The reasons to call an attorney immediately are many. First, it is necessary to have a qualified expert inspect and photograph the hazardous condition. Often the owner will repair the dangerous condition shortly after the accident and then have no proof that it existed. Many otherwise meritorious cases are ruined or severely undermined because the hazardous condition was not properly recorded and inspected in a timely manner. Second, your lawyer needs to obtain witness statements and conduct the necessary research to establish the foundation of your case. Each case is only as good as its foundation. If the foundation is weak, so will the jury’s verdict.

When you hire a lawyer to represent your interests in any personal injury claim, especially a liability case, you need assurances from him/her that the necessary experts will be hired immediately and the required investigation will be carried out. immediate.

4) Cause

Causation is the legal term used to describe the causal relationship between the accident and the claimed injury. Defense attorneys often assert that the injury claimed by the plaintiff was not caused by the accident he is defending, but was “pre-existing.” Defense attorneys will cite all of the medical records generated on you for decades prior to the accident to see if you had any prior complaints of a similar nature, allowing them some latitude to argue that your injury was not caused by the dangerous condition that your client knew about. or should have known.

If you have any pre-existing conditions or complaints in the same part of your body that was injured in the accident, it is imperative that you inform your attorney of these facts. Never think that the defense attorney will not get this information. Never hide it from your lawyer. Be open and honest about any and all past injuries and lawsuits because if you’re not, the defense will find out and paint you as a liar.

5) Verdict

If you establish the above four (4) elements of your claim, then a jury will be forced to award you damages for your medical bills, lost income, as well as pain and suffering…

6) Comparative Negligence

You should also be prepared for the defense to assert that even though they may have been negligent, you were “comparatively negligent.” This is a common defense that is used 100% of the time in the defense of premises liability cases. While, on the one hand, you can argue that the hole you fell into was “huge”, the defense’s argument will be “Okay, we agree, so why didn’t you see it yourself?” Juries are very inclined to buy comparative negligence arguments, and you and your lawyer should be prepared from the outset to deal with this. The question “Why didn’t you see the dangerous condition?” is something that every competent personal injury attorney should ask their prospective client at their first meeting.

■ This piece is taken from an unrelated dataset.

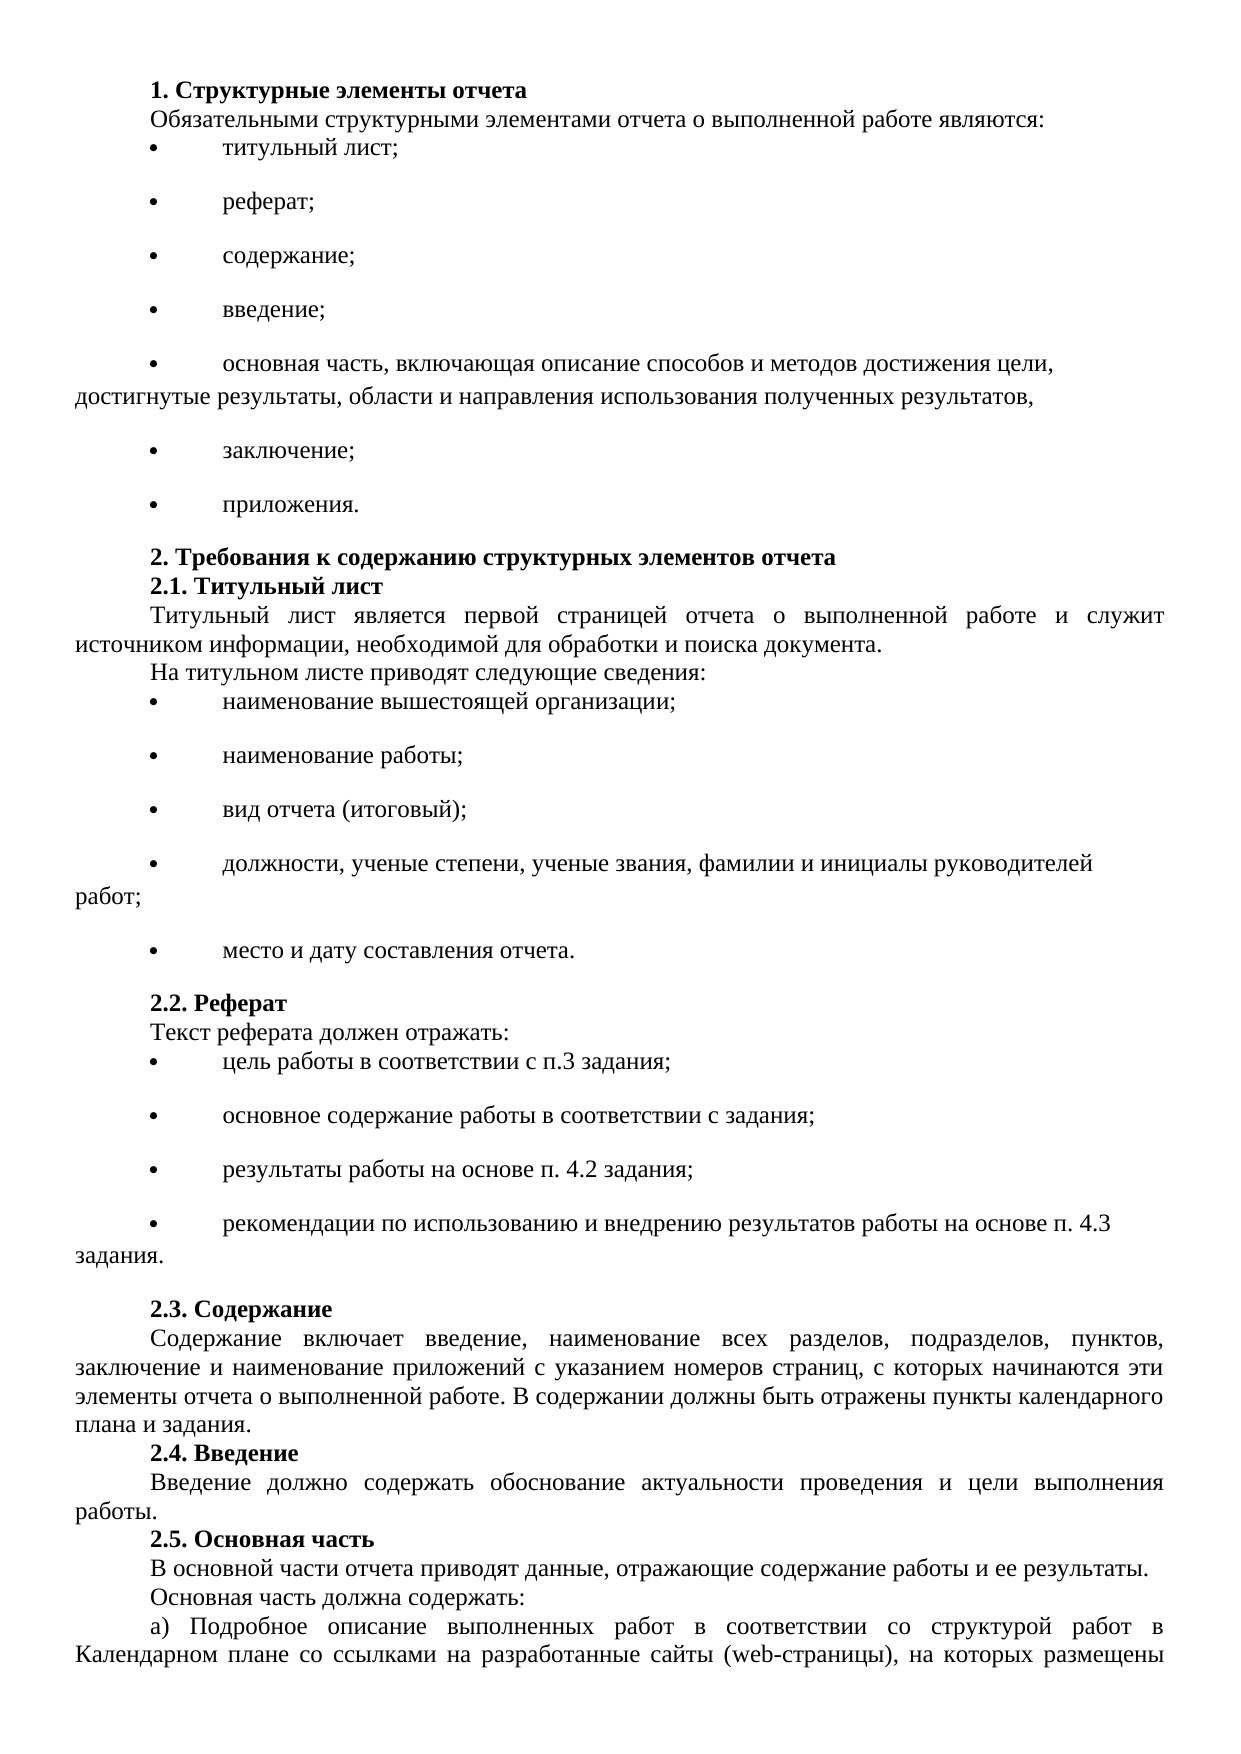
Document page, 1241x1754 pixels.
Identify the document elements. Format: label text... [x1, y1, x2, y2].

text 2.3. Содержание [75, 1294, 1165, 1323]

In California we follow the law of comparative negligence. This means that if the jury determines that the plaintiff is 50% at fault, then the total verdict is reduced by 50%.

Conclusion

If you believe your premises liability injury was caused, at least in part, by the negligence of another person or entity, then you should immediately contact an experienced personal injury attorney well-versed in the nuances of this area of ​​law. law. You should retain an attorney who also has the necessary resources to retain the appropriate experts and conduct the necessary investigation before the dangerous condition is repaired and/or modified in any way.